7. Good transition from necessity for funding to source of funding.

 

 

8. Use of specific terms (participation fee) and then defining. Good way to inform even an intelligent reader as well as those more unaware.

 

9. What about the poor students that participate but can't afford the participation fee? Address this issue.

 

 

 

10. Nice use of examples to explain and clarify your point. Answers questions about how the process works.

11. Good transition.

 

 

 

12. Careful about blanket statements. Teachers in private schools are not always required to be certified by the state in which they are teaching…

 

13. Once again, good use of vocabulary. Voucher may not be a term people are familiar with, but in order to inform your reader you should always use and explain these terms.

 

 

 

 

 

 

14. Remember that while many private schools have a religious affiliation, not all do. Some are based on class, race, etc. (blanket statement)

 

 

15. Good textual support. Shows understanding of the material and the ability to cite the source.

 

 

16. Seems to suggest that the voucher system creates excessive entanglement. Don't be afraid to simply state, I believe the voucher system creates excessive entanglement.

 

 

 

 

 

17. Transition is lacking. Jumps from religion in the schools to curriculum control and national standards.

 

 

 

18. Suggested revision: …students in their district need to be productive in their community. (don't be so general, give details)

 

19. Good use of transition tying No Child Left Behind to the educational situation in Texas.

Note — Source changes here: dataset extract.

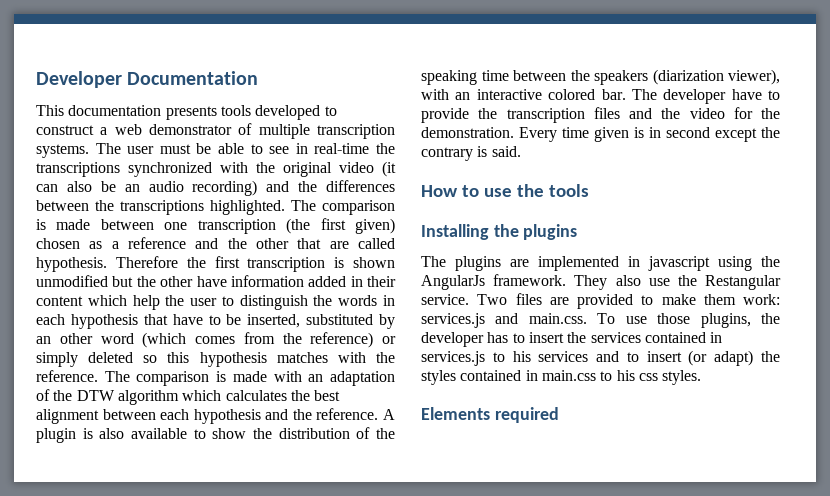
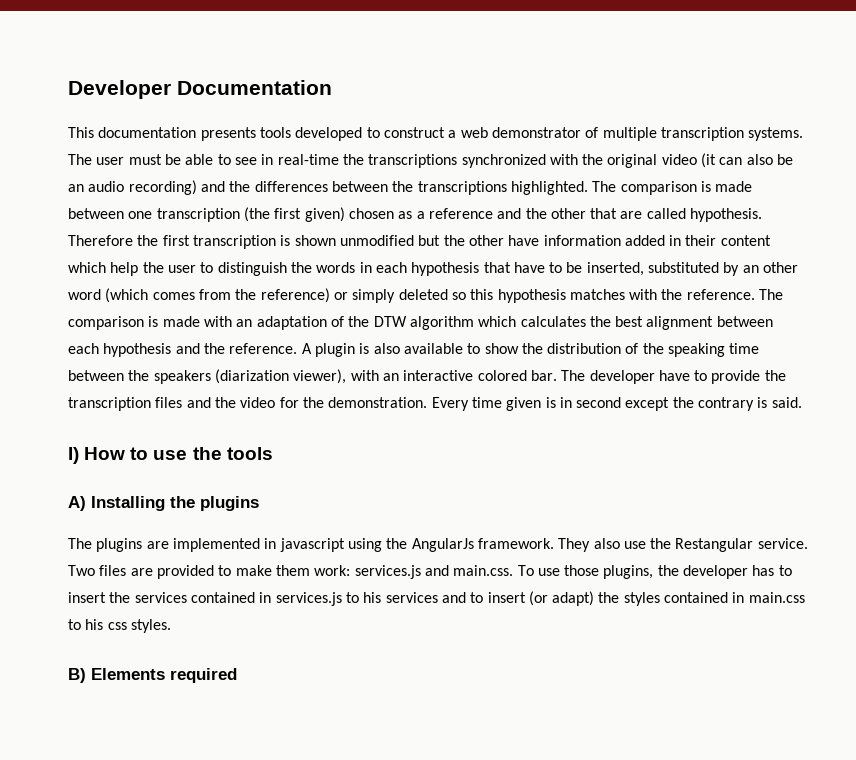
(521, 151) none -> [68,447,79,464] I)
(589, 190) none -> [68,496,86,511] A)
(702, 377) none -> [68,668,86,683] B)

20. Suggested revision: The educational system in Texas depends largely on standardized tests. (more direct statement for the beginning of the new paragraph)

21. Details- usually students are given more than one opportunity to pass the test.

 

22. Details- The new version of old legislation passed by…

23. This sentence is a bit unclear and difficult to follow. Suggested revision: However, they look at the test scores of all students in a particular grade, not at the individual students, so…

24. Good example, make connections for the reader.

 

 

25. Good textual support and citation in this paragraph to set up the point you will make in the next sentence.

 

26. This paragraph is excellent. Each of the four controls is explained at the beginning and then you do a wonderful job of debunking each and every one of the controls individually. By singling out each of the controls you illustrate your point perfectly, showing that while the desired goal may seem good, it is impossible to achieve all four at the same time.

27. Lacking transition

 

 

 

 

 

 

28. This paragraph doesn't seem to fit in with the rest of the paper. Curriculum design hasn't been mentioned yet. Consider removing it, or simply explain with one or two sentences why it has included.

 

 

29. Good conclusion. Brings in all the important, main aspects of the paper and ties in the theory of controversy introduced in the introduction.

 

 

30. Excellent reflections on a variety of issues. I appreciate the clarity of thought present in your writing.

31. Important not to forget to give credit where due and include your works cited. Well done.

32. This is an excellently written paper. Most of the time students score in the B column on the rubric for both the understanding of texts and discussion, and the idea development categories. The reason that this paper was scored in the A column is because of the clarity of the writing and the overall organization. Everything that the paper will discuss is laid out in the first few paragraphs and goes from there. The overall flow of the paper is wonderful, although there were a few transitions that needed work. Otherwise, the paper was nearly error free grammatically which makes it much easier to read. The textual support was embedded very well and showed that the student knew exactly what information they were getting from the book and how to relate it to the argument they were making. Very rarely will a student turn in work of this caliber. Most of the time students have a good general idea and a good basis, but some aspect is usually lacking. Many students forget to make the connecting of the applicability to teaching. They make a good point and support it, but forget to give the reasoning it applies to teaching. Overall, an excellent paper with wonderful organization.